249. CHONDROCYTE DIFFERENTIATION OF HUMAN MESENCHYMATOUS STEM CELLS CULTIVATED ON COLLAGEN SPONGE: PERSPECTIVES FOR GUIDED CELL THERAPY FOR CARTILAGE

Abstract

Purpose of the study: Monolayer cultures of chondrocytes multiply and rapidly lose their chondrocyte phenotype, limiting their potential for tissue engineering. Mesenchymatous stem cells can preserve their phenotypic characteristics after several monolayer passages, offering a promising alternative for cartilage repair. The purpose of this work was to study the influence of transforming growth factor beta-1 (TGF-beta1) and bone morphogenic protein-2 (BMP2) and/or culture supplements (hyaluronic acid) on matrix synthesis and chondrocyte differentiation of human mesenchymatous stem cells (MSC) cultured on collagen sponges.

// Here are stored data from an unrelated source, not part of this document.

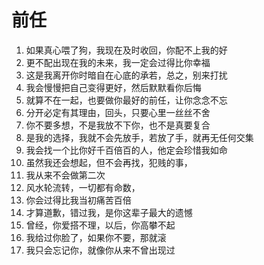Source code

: # 前任

1. 如果真心喂了狗，我现在及时收回，你配不上我的好
2. 更不配出现在我的未来，我一定会过得比你幸福
3. 这是我离开你时暗自在心底的承若，总之，别来打扰
4. 我会慢慢把自己变得更好，然后默默看你后悔
5. 就算不在一起，也要做你最好的前任，让你念念不忘
6. 分开必定有其理由，回头，只要心里一丝丝不舍
7. 你不要多想，不是我放不下你，也不是真要复合
8. 是我的选择，我就不会先放手，若放了手，就再无任何交集
9. 我会找一个比你好千百倍百的人，他定会珍惜我如命
8. 虽然我还会想起，但不会再找，犯贱的事，
9. 我从来不会做第二次
10. 风水轮流转，一切都有命数，
11. 你会过得比我当初痛苦百倍
12. 才算道歉，错过我，是你这辈子最大的遗憾
13. 曾经，你爱搭不理，以后，你高攀不起
14. 我给过你脸了，如果你不要，那就滚
15. 我只会忘记你，就像你从来不曾出现过

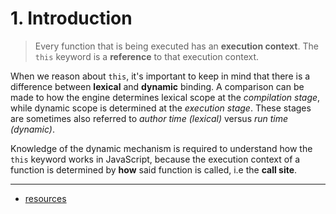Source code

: # 1. Introduction
> Every function that is being executed has an **execution context**.
> The `this` keyword is a **reference** to that execution context.

When we reason about `this`, it's important to keep in mind that there
is a difference between **lexical** and **dynamic** binding.
A comparison can be made to how the engine determines lexical scope at
the *compilation stage*, while dynamic scope is determined at the
*execution stage*. These stages are sometimes also referred to
*author time (lexical)* versus *run time (dynamic)*.

Knowledge of the dynamic mechanism is required to understand how the
`this` keyword works in JavaScript, because the execution context of
a function is determined by **how** said function is called, i.e the
**call site**.

---
* [resources](../README.md#overview)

Material and methods: MSC were isolated from bone marrow harvested during hip arthroplsty. At the third passage in monolayer culture, the MSC were reseeded on collagen sponges and cultured in vitro for 28 days under seven differ conditions: insulin transferrin selenium (ITS), foetal calf serum (FCS), ITS+TGFbeta1, ITS+ hyaluronate, ITS+TGFbeta1+hyaluronate, ITS+TGFbeta1+BMP2, ITS +TGFbeta1+BMP2+hyaluronate. The phenotypic evolution was followed using the expression of different genes of interest with PCRq (collagen2, collagen1, collagen3, collagen10, agrecanne, versicanne, COMP, Sox9). Synthesis of matrix material was assessed histologically and immunohistochemically.

Results: Used alone, hyaluronic acid did not trigger chondrocyte differentiation of MSC. For the additives FCS, ITS, or hyaluronate, the synthesis of matrix material in the sponge was weak and poor in major constituents of cartilage. Conversely, the other conditions in presence of TGFbeta1±BMP2 induced important expression of collagen2, agrecanne and COMP as well as increased matrix synthesis with a strong content in proteoglycans and collagen.

Discussion: The usefulness of MSC is growing due to their pluripotent characteristics. The conditions leading to their differentiation into the chondrocyte phenotype remains a subject of discussion. Our results show the particular importance of TGFbeta1 in the process of differentiation.

Conclusion: Chondrogenic differentiation of MSC cultured in collagen sponges as well as the synthesis of the cartilaginous matrix requires the presence of TGFbeta1 in the culture medium and to a lesser extent BMP2. These results suggest the perspective of using MSC for guided cell therapy targeting cartilage.